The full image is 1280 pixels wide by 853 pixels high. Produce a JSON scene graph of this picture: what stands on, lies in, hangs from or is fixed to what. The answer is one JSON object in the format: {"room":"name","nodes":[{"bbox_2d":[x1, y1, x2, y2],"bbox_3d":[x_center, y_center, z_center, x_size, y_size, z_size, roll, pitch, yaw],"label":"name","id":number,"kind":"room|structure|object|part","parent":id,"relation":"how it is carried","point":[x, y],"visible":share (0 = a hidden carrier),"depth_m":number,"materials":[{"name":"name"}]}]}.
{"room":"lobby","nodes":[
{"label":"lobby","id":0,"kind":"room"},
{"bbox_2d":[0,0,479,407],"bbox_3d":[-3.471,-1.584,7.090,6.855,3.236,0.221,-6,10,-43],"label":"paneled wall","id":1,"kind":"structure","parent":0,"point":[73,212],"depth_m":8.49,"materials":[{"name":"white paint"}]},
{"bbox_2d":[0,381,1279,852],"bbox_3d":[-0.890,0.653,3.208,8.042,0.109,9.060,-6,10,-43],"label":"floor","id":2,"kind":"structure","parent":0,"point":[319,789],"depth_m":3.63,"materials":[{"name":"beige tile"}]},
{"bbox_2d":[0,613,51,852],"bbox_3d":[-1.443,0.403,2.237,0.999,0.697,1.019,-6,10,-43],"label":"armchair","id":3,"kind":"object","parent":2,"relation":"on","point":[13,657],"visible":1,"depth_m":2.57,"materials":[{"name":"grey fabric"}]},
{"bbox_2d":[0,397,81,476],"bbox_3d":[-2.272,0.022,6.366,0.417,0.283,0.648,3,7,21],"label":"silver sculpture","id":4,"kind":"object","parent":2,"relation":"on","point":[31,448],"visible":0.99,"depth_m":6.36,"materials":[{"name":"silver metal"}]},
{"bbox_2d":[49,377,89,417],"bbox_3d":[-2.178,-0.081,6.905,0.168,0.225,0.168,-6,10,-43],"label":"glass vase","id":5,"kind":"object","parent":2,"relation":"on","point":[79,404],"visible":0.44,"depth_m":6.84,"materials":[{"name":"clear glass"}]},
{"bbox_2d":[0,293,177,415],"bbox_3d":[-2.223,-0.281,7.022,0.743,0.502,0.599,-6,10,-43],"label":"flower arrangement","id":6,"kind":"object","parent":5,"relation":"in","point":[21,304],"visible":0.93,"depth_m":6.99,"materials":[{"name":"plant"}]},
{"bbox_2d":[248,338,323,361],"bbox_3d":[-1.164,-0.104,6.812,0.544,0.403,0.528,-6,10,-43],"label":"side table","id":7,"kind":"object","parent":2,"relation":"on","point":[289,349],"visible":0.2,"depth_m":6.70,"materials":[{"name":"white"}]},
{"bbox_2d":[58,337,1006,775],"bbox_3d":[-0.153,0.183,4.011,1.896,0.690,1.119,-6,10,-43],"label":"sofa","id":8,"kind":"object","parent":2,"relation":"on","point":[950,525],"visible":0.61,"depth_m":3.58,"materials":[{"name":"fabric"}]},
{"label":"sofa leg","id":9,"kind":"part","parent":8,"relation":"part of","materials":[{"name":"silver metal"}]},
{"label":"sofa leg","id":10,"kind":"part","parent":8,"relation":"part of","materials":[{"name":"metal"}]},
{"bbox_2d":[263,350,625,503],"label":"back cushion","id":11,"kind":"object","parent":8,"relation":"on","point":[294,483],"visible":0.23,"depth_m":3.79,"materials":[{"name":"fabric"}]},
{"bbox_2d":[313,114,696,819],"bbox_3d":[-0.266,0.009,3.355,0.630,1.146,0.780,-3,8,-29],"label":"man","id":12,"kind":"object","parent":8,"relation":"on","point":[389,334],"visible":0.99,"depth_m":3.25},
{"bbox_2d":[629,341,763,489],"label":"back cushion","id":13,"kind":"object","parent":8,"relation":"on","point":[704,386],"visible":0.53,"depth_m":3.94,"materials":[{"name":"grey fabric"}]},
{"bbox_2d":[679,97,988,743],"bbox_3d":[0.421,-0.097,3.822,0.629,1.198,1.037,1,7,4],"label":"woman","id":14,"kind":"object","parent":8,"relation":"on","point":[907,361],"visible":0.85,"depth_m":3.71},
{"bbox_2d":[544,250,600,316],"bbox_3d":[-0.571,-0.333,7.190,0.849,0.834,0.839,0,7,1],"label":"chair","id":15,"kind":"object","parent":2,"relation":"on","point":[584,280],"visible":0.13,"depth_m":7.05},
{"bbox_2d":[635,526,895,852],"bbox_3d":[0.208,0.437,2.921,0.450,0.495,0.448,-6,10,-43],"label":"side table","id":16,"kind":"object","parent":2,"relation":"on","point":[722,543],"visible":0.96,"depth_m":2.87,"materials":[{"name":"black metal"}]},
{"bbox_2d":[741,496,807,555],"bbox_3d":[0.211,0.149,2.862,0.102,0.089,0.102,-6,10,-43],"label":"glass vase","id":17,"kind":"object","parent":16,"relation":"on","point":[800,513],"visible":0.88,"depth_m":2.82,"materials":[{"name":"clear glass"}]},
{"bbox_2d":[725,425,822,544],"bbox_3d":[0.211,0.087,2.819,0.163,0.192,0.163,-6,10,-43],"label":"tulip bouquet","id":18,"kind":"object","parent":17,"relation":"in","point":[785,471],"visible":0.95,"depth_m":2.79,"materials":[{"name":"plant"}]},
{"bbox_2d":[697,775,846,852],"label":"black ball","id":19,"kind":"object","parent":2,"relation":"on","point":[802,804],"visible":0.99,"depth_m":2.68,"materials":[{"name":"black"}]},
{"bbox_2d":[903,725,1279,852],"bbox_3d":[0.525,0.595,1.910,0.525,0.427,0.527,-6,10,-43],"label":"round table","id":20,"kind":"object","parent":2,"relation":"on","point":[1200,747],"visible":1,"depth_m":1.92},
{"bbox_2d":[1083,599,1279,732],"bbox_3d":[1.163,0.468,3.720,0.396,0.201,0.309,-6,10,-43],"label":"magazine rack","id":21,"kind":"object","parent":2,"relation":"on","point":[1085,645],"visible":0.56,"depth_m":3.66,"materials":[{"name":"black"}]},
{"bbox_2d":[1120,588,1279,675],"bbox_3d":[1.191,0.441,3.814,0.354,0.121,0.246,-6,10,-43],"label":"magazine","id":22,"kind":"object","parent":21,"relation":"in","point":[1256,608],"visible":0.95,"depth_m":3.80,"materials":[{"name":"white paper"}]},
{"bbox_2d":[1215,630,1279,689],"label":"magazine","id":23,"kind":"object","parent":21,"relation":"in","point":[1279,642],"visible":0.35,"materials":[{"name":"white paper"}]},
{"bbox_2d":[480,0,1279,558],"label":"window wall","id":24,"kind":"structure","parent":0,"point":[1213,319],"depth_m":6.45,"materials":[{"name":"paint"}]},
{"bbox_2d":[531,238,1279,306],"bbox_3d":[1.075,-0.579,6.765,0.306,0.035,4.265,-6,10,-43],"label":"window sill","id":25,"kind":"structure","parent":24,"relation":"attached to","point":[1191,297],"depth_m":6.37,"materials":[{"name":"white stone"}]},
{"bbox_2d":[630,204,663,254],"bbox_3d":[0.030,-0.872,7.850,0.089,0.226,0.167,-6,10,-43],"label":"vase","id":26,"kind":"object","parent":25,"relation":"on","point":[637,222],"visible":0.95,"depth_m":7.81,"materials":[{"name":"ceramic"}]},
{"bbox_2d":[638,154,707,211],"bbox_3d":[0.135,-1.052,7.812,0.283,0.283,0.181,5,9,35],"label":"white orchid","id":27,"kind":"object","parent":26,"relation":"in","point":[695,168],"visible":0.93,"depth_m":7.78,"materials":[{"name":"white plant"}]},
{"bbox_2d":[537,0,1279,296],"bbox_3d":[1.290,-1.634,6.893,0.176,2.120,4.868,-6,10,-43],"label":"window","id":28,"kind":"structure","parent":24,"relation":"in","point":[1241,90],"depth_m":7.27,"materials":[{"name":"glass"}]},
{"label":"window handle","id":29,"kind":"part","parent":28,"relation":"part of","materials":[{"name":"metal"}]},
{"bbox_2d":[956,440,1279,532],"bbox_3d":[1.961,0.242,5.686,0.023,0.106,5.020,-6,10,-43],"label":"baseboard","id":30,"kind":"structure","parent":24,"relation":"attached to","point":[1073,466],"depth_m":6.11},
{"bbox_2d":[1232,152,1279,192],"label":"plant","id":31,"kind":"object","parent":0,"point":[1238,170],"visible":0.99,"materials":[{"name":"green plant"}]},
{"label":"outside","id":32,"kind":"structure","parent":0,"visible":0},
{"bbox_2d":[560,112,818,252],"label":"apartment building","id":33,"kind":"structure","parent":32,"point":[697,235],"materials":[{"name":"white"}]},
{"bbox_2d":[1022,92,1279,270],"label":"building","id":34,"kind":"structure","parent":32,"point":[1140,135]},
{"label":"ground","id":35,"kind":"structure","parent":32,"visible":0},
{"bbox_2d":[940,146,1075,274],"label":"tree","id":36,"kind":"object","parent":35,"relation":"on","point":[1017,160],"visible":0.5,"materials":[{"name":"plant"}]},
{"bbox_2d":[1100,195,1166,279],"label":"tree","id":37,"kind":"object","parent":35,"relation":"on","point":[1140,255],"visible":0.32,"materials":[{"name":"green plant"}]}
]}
_ _ _ _
Give nothing except how many lines of the records include "back".

2